━━━ RECORDS FOR PROCESSING

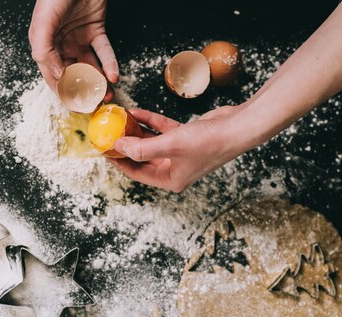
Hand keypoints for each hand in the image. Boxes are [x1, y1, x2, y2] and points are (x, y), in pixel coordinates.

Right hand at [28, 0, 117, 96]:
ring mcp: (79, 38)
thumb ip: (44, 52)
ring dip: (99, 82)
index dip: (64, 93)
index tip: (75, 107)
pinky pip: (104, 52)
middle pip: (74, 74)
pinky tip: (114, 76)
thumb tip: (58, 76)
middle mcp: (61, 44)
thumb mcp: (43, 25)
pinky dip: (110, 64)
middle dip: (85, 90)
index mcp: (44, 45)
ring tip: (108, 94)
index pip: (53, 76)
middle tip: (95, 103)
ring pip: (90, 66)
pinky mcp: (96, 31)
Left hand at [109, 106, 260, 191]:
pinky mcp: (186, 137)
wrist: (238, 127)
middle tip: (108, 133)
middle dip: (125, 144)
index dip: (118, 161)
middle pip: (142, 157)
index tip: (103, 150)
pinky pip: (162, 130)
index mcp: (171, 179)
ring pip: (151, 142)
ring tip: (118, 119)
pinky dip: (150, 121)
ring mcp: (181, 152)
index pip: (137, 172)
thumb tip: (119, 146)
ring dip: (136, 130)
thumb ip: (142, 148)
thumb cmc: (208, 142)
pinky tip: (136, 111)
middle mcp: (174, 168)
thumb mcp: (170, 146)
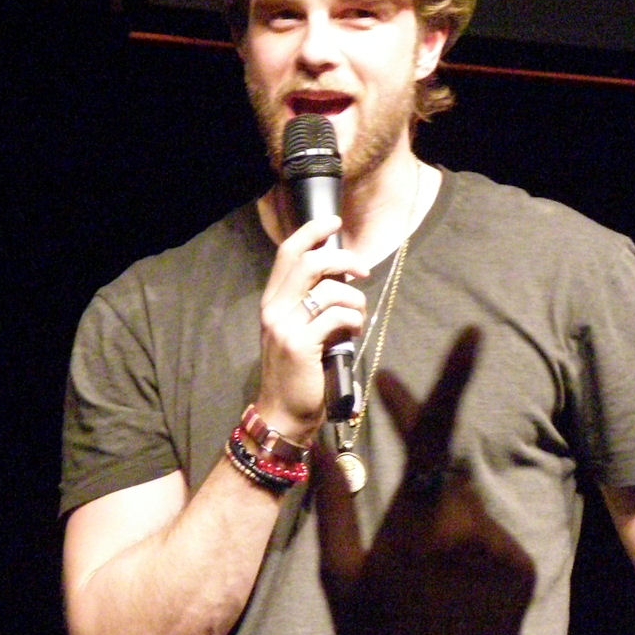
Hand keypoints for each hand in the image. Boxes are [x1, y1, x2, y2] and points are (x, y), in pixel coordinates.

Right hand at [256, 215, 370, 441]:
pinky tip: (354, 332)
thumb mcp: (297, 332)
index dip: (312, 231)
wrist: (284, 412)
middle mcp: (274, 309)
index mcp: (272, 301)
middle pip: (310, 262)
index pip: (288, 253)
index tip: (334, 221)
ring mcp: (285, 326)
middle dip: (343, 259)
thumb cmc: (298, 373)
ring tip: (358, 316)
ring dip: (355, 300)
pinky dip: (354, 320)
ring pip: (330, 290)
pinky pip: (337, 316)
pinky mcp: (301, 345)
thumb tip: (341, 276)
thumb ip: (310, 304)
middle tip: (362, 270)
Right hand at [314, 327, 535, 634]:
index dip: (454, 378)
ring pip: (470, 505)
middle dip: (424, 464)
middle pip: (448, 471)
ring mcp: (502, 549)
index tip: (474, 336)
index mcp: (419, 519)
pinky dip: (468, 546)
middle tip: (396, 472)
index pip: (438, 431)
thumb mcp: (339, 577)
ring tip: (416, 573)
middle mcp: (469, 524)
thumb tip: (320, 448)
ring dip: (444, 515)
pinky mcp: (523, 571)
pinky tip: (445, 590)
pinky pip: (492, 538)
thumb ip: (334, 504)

━━━━━━
━━━ RECORDS FOR PROCESSING

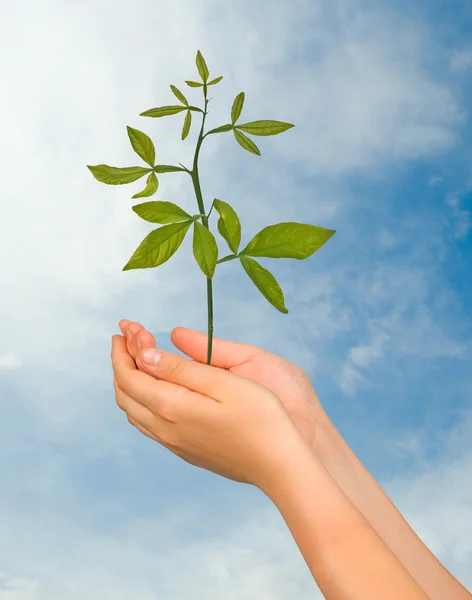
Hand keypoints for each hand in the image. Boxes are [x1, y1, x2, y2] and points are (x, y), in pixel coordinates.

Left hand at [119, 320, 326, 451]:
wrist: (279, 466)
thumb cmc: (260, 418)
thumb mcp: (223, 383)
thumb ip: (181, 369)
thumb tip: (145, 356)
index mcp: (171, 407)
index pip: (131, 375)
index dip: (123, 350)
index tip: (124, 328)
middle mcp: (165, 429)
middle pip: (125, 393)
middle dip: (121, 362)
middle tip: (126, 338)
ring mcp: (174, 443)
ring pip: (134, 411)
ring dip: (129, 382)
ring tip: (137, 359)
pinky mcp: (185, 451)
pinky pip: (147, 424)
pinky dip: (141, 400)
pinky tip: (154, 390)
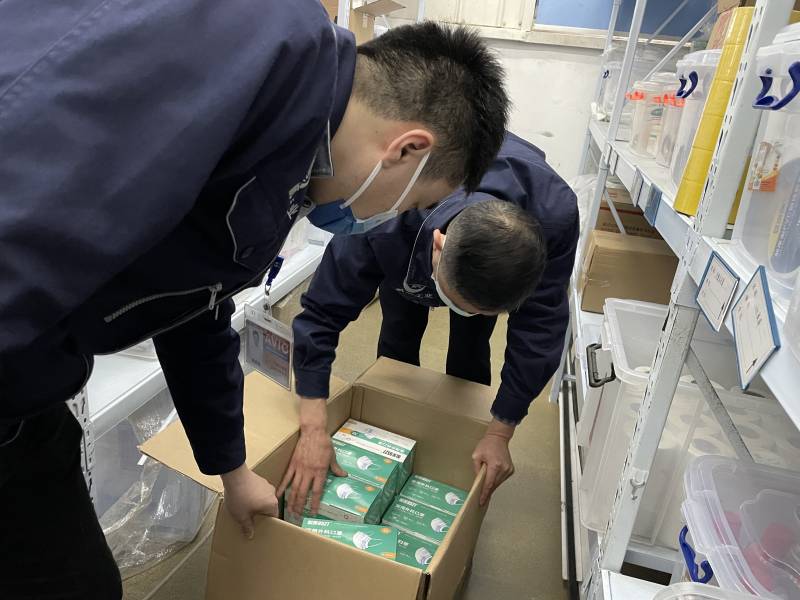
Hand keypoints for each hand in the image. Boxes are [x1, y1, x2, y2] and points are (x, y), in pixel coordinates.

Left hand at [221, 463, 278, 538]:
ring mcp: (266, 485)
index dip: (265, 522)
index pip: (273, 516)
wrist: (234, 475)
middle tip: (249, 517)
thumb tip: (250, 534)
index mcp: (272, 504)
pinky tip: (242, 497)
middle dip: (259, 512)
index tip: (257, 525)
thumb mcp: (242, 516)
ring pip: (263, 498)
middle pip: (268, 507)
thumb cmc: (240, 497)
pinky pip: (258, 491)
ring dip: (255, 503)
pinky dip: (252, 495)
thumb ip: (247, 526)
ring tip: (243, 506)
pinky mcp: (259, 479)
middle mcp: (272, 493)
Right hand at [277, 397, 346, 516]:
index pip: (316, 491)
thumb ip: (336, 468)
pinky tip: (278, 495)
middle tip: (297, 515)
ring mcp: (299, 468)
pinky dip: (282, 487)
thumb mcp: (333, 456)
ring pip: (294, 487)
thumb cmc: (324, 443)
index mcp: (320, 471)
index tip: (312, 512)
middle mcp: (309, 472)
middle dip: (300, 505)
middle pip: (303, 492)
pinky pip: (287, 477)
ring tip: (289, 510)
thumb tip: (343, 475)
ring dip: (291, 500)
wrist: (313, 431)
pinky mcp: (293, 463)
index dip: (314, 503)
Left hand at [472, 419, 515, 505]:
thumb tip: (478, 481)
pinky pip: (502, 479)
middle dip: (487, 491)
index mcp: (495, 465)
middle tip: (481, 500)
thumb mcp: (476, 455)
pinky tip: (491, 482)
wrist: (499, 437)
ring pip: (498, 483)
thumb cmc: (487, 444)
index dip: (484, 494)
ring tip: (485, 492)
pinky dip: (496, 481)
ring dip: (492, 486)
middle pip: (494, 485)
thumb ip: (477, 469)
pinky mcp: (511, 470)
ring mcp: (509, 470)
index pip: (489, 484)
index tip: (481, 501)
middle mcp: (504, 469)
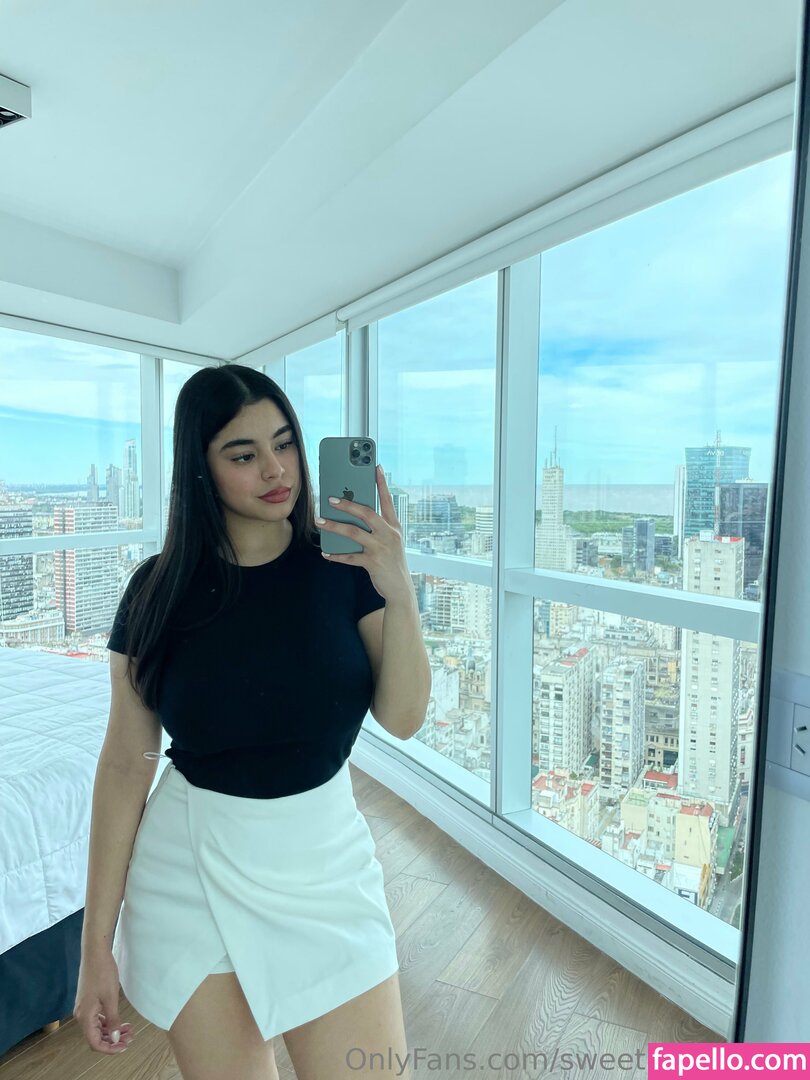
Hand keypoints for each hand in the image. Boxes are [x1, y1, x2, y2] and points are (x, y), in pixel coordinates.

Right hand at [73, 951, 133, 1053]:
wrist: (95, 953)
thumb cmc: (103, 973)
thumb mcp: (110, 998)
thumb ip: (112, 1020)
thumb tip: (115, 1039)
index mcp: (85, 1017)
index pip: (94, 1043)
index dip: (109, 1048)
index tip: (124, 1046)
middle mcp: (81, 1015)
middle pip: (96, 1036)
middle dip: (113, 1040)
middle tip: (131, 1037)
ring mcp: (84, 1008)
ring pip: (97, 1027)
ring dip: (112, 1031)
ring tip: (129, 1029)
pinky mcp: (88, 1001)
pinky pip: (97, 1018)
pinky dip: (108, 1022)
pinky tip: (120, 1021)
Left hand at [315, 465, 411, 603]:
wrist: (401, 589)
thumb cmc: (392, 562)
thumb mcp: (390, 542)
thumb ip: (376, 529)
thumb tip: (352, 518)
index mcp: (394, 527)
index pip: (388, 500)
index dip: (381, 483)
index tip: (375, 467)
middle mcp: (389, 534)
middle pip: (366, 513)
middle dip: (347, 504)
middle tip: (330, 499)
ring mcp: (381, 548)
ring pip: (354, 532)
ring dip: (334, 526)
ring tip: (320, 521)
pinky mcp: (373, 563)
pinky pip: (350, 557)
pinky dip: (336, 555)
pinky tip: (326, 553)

━━━━━━

PROBLEM STATEMENT
Within the listing above, extract exactly the lines from the line with "thumb mcp: (333, 456)" to the line with "pinky tip: (491, 482)", the two named lines included, and no others.

RESULT BELOW
thumb mcp: (333, 456)
ring pip: (294, 487)
thumb cmc: (324, 443)
index mcp: (320, 471)
index tip: (312, 512)
middle mcp: (309, 472)
middle dip: (300, 505)
middle pip: (303, 492)
pinky pip: (287, 477)
ring tip: (289, 510)
thumb tip: (343, 475)
ring dip: (291, 500)
wrist: (313, 431)
pinky mcp: (293, 463)
index dip: (314, 503)
Left hand at [472, 419, 515, 505]:
thumb tip: (478, 481)
pinky pip: (502, 479)
middle dip: (487, 491)
index mcp: (495, 465)
middle tip: (481, 500)
thumb mcp: (476, 455)
pinky tip: (491, 482)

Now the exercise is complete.